Fragments que j'ai eu pendant le visionnage, qui, pour chacun, aurait pu donner un statut :
Dès le début le trilinguisme m'a donné envie de baffer tous les personnages. "Regardez-nous nommes sommes si cosmopolites"
Là où j'ai compris que je voulais gifler plus particulièrement Elio, jusqu'à faire complètement disparaître son petit sourire narquois, c'est quand il name-drop plusieurs noms de compositeurs classiques pour faire croire qu'à 17 ans il a compris tous les tenants et aboutissants de la musique de Bach.

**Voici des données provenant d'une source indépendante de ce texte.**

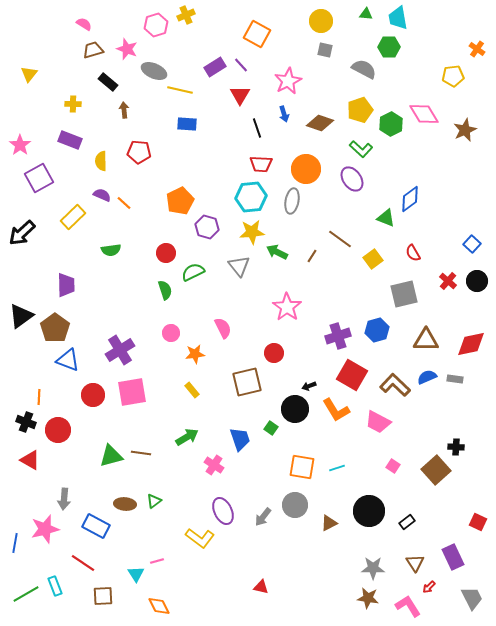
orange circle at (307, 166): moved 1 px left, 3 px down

C'est quand même la première fois que je vois des gens qui lisent l'Heptaméron pour le plaisir (en plus en allemand... je n'ai pas compris, Marguerite de Navarre était française).
La scène d'après c'est Oliver qui écrit un papier sur Heidegger : "Regardez nous oh oui nous sommes si culturés"
Le père d'Elio qui apprend à Oliver qui est le plus grand sculpteur de la Grèce Antique alors que celui-ci est un futur doctorant en archéologie, ça me fait doucement rigoler.
En quoi Call me by your name est une histoire d'amour ? Les personnages ne partagent que du désir sexuel, à aucun moment leur attirance ne va au-delà de ce qu'il y a sous la ceinture.
Call me by histoires de coucheries typiques de la période estivale.
Bon par contre CMBYN est très clairement un film pédophile. Non, quand on a 30 ans c'est pas ok de coucher avec un mineur, même si les parents du mineurs sont d'accord et trouvent cela "profond". Si le film en était resté sur l'attirance d'Elio pour Oliver j'aurais trouvé ça ok et même un peu touchant, mais de voir que l'adulte partage ses fantasmes, c'est à vomir.
LA SCENE DE LA PÊCHE !!! Depuis quand c'est sexy de lécher une vaginette qui a déjà servi ???
Malgré de jolis paysages et une photographie colorée, la réalisation est vraiment plate et sans saveur. Le jeu des acteurs laisse entrapercevoir leur complicité uniquement à la toute fin du film, lors de la scène du téléphone. Et encore, c'est un entraperçu. Je comprends pas comment ce film a pu cartonner dans des festoches.
Le discours du père, qui a apparemment tant ému les spectateurs et spectatrices, m'a personnellement décroché un ou deux baillements. J'ai jamais vu un discours prônant l'acception de l'homosexualité aussi lourd et pompeux.
Si vous voulez voir une belle romance homosexuelle entre deux hommes durant la même période de l'année et la même décennie, regardez Eté 86. Call me by poubelle.